Lines from a dataset:
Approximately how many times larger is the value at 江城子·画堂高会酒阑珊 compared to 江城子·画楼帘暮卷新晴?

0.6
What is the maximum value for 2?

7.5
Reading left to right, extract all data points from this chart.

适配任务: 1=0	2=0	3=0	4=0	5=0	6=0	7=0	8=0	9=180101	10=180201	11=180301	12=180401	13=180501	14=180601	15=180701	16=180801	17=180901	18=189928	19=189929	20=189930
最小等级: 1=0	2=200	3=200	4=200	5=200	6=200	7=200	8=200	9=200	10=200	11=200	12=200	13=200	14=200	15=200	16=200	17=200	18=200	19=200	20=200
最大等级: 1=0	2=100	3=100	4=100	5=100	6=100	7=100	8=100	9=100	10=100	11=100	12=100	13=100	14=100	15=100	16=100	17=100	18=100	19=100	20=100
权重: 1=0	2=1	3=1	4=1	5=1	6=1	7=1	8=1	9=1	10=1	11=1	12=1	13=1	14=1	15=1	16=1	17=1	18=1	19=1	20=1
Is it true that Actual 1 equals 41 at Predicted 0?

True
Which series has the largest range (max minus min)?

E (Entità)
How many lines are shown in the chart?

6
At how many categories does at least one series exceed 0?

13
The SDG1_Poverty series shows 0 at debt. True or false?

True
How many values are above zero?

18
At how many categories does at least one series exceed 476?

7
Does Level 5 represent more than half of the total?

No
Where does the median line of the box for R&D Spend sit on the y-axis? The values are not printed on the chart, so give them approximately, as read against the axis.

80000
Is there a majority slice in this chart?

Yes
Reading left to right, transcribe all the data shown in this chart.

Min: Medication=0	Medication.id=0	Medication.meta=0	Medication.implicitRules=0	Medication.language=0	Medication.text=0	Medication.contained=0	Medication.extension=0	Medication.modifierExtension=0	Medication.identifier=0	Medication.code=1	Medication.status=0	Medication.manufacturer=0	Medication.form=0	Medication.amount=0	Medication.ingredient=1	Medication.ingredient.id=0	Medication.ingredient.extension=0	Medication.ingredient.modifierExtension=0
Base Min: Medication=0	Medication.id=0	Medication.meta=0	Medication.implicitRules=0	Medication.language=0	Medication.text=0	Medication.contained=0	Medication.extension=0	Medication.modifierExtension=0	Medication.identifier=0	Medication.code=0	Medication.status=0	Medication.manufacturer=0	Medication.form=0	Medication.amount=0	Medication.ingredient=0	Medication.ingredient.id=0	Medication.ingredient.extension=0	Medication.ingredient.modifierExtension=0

→ **WHAT IS NEEDED**: Retype these lines word for word, from the first one to the last.

→ **WRITTEN RESPONSE**:
Approximately how many times larger is the value at 江城子·画堂高会酒阑珊 compared to 江城子·画楼帘暮卷新晴?

0.6
What is the maximum value for 2?

7.5
Reading left to right, extract all data points from this chart.

适配任务: 1=0	2=0	3=0	4=0	5=0	6=0	7=0	8=0	9=180101	10=180201	11=180301	12=180401	13=180501	14=180601	15=180701	16=180801	17=180901	18=189928	19=189929	20=189930
最小等级: 1=0	2=200	3=200	4=200	5=200	6=200	7=200	8=200	9=200	10=200	11=200	12=200	13=200	14=200	15=200	16=200	17=200	18=200	19=200	20=200
最大等级: 1=0	2=100	3=100	4=100	5=100	6=100	7=100	8=100	9=100	10=100	11=100	12=100	13=100	14=100	15=100	16=100	17=100	18=100	19=100	20=100
权重: 1=0	2=1	3=1	4=1	5=1	6=1	7=1	8=1	9=1	10=1	11=1	12=1	13=1	14=1	15=1	16=1	17=1	18=1	19=1	20=1
Is it true that Actual 1 equals 41 at Predicted 0?

True
Which series has the largest range (max minus min)?

E (Entità)
How many lines are shown in the chart?

6
At how many categories does at least one series exceed 0?

13
The SDG1_Poverty series shows 0 at debt. True or false?

True
How many values are above zero?

18
At how many categories does at least one series exceed 476?

7
Does Level 5 represent more than half of the total?

No
Where does the median line of the box for R&D Spend sit on the y-axis? The values are not printed on the chart, so give them approximately, as read against the axis.

80000
Is there a majority slice in this chart?

Yes
Reading left to right, transcribe all the data shown in this chart.

Min: Medication=0	Medication.id=0	Medication.meta=0	Medication.implicitRules=0	Medication.language=0	Medication.text=0	Medication.contained=0	Medication.extension=0	Medication.modifierExtension=0	Medication.identifier=0	Medication.code=1	Medication.status=0	Medication.manufacturer=0	Medication.form=0	Medication.amount=0	Medication.ingredient=1	Medication.ingredient.id=0	Medication.ingredient.extension=0	Medication.ingredient.modifierExtension=0
Base Min: Medication=0	Medication.id=0	Medication.meta=0	Medication.implicitRules=0	Medication.language=0	Medication.text=0	Medication.contained=0	Medication.extension=0	Medication.modifierExtension=0	Medication.identifier=0	Medication.code=0	Medication.status=0	Medication.manufacturer=0	Medication.form=0	Medication.amount=0	Medication.ingredient=0	Medication.ingredient.id=0	Medication.ingredient.extension=0	Medication.ingredient.modifierExtension=0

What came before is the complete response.